Sarkozy avait décidé de se soumettre de lui-même au contrôle de la Cour des comptes, il va peut-être le regretter. Car les sages, en fouillant les comptes de la présidence de la République, ont peut-être déterré une petite bombe politique. Petit rappel sur ce qu’on apprend-on à la lecture de leur rapport ?
1) La Présidence a versé 1,5 million d’euros à un cabinet d’études dont le nom n'a pas été rendu public, chargé de jouer les intermédiaires entre l’Elysée et des instituts de sondage.

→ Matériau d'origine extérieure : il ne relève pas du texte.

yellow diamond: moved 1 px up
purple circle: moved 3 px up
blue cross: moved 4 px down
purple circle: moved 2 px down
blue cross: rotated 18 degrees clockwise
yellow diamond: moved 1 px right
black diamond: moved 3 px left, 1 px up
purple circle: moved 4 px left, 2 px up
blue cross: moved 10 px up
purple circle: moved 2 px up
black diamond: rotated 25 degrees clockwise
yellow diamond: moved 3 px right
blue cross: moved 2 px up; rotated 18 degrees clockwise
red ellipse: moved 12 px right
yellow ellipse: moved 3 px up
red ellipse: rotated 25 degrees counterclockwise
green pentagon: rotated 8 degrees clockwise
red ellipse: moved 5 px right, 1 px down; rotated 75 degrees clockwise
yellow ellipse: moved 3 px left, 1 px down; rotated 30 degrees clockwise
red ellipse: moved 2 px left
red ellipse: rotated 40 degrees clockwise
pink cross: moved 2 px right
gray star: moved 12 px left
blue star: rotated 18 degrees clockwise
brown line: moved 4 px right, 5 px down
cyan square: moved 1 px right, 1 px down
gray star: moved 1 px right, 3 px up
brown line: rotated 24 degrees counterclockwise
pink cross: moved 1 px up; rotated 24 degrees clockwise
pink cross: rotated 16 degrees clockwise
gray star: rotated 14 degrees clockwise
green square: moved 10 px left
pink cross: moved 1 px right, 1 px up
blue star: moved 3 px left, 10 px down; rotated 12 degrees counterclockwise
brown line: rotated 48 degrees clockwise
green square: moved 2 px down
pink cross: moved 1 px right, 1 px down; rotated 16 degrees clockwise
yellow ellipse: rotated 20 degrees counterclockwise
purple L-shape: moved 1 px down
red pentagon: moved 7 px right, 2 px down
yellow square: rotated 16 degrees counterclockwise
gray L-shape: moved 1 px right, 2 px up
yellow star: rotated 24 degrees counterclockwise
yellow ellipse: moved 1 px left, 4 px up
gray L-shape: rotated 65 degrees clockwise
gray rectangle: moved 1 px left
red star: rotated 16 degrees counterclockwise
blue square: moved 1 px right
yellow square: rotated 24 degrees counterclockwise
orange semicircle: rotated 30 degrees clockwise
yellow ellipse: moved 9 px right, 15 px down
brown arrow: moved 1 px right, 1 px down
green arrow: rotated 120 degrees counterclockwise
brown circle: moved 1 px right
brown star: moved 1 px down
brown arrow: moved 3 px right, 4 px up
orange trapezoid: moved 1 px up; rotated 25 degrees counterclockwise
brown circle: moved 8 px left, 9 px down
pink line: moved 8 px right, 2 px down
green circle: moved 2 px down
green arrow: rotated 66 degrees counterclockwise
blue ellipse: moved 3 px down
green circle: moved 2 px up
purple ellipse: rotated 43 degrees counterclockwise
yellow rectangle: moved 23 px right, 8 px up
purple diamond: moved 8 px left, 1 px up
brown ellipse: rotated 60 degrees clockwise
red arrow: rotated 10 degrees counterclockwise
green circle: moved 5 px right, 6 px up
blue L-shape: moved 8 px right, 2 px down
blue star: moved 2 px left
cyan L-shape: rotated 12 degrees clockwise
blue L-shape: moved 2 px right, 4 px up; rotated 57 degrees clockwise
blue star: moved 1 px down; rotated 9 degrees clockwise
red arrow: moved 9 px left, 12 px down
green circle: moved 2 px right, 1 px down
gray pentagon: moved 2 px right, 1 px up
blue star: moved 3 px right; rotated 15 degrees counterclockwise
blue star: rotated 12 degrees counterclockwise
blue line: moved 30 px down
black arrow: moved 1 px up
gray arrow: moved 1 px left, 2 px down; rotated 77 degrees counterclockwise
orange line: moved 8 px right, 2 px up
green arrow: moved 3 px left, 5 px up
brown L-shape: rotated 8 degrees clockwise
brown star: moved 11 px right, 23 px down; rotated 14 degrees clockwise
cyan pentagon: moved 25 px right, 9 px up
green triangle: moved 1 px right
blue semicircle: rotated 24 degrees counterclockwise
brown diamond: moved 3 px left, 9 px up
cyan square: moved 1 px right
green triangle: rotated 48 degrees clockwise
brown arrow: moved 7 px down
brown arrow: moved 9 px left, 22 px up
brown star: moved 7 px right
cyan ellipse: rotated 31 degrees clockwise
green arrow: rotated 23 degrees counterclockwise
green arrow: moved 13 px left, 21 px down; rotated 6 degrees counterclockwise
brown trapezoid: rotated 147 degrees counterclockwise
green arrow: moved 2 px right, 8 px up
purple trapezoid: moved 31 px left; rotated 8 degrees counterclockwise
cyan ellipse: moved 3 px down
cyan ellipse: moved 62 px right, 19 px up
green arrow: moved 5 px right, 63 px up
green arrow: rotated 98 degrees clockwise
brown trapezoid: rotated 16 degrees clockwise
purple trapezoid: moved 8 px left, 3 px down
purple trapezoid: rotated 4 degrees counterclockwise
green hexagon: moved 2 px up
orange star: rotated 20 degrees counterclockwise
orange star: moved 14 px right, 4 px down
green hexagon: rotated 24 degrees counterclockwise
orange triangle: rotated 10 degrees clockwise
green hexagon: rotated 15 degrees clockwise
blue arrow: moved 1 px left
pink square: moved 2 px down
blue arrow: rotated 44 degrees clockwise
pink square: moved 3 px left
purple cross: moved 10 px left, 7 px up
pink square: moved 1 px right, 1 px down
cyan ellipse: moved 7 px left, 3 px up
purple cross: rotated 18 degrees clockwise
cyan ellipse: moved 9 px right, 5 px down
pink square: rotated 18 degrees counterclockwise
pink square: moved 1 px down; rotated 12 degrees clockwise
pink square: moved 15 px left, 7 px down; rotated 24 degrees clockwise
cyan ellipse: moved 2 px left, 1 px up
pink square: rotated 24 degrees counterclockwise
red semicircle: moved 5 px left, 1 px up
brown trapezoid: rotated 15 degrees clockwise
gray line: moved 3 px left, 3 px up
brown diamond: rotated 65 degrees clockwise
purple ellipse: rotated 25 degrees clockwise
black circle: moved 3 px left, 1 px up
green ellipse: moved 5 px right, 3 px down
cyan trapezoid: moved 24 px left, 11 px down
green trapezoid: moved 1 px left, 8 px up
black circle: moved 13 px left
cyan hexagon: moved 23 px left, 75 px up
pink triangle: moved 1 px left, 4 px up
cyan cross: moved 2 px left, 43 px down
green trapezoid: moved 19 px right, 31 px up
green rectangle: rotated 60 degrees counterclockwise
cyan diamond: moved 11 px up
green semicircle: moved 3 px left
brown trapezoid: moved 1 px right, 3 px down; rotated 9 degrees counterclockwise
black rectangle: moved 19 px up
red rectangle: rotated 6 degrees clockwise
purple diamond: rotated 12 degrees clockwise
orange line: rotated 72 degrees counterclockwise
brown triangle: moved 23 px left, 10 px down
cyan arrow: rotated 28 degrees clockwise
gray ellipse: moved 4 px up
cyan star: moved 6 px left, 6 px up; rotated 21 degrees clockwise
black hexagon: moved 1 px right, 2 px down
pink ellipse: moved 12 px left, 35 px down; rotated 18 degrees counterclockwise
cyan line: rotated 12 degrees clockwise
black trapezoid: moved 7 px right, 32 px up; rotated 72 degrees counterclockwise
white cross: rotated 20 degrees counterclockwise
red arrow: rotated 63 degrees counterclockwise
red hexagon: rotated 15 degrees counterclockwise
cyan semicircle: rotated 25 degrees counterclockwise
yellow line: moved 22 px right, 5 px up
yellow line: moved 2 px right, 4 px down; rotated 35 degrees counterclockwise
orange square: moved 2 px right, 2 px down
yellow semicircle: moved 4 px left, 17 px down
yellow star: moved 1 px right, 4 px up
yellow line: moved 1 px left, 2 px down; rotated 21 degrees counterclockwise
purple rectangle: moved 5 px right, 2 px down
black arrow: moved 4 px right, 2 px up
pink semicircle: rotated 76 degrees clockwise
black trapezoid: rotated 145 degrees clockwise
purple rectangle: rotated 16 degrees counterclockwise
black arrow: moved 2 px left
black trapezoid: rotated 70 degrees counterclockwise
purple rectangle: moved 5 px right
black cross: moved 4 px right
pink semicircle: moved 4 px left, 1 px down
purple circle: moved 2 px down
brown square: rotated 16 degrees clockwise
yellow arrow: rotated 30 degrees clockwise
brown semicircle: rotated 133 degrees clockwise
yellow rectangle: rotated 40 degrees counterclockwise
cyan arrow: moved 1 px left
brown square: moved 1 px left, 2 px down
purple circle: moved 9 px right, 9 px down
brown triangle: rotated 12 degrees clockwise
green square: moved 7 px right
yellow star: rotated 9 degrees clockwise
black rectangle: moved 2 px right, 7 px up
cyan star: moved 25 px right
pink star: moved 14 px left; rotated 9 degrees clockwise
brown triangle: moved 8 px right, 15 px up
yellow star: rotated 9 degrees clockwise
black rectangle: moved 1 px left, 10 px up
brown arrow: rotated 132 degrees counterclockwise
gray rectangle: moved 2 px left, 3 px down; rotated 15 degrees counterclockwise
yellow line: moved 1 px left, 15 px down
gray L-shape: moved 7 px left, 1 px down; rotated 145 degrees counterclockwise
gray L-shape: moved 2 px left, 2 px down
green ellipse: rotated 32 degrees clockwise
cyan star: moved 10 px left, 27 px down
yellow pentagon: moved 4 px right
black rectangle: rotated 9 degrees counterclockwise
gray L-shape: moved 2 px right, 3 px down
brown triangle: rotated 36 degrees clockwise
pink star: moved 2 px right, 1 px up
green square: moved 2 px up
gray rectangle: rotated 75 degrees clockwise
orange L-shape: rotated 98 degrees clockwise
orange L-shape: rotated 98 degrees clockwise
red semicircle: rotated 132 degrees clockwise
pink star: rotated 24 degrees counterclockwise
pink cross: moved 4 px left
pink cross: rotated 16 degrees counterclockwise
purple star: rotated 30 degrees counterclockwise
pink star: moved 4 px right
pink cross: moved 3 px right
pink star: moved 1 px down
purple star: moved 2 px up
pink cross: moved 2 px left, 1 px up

2) Le partenariat qui lie l’Elysée et ce cabinet s’est fait sur la base d’une simple convention sans passer par la procédure pourtant obligatoire d’appel d’offre.
3) Cette convention (qui tient sur une maigre page !) donnait jusqu’à très récemment tout pouvoir à ce cabinet (« [Le cabinet] sera chargé de juger de l’opportunité, dans le temps et dans les thèmes, des sondages ou études d’opinion dont il confiera l’exécution aux instituts spécialisés de son choix, sur la base d’une facturation ponctuelle incluant la rémunération par [le cabinet] de ses sous-traitants techniques. »).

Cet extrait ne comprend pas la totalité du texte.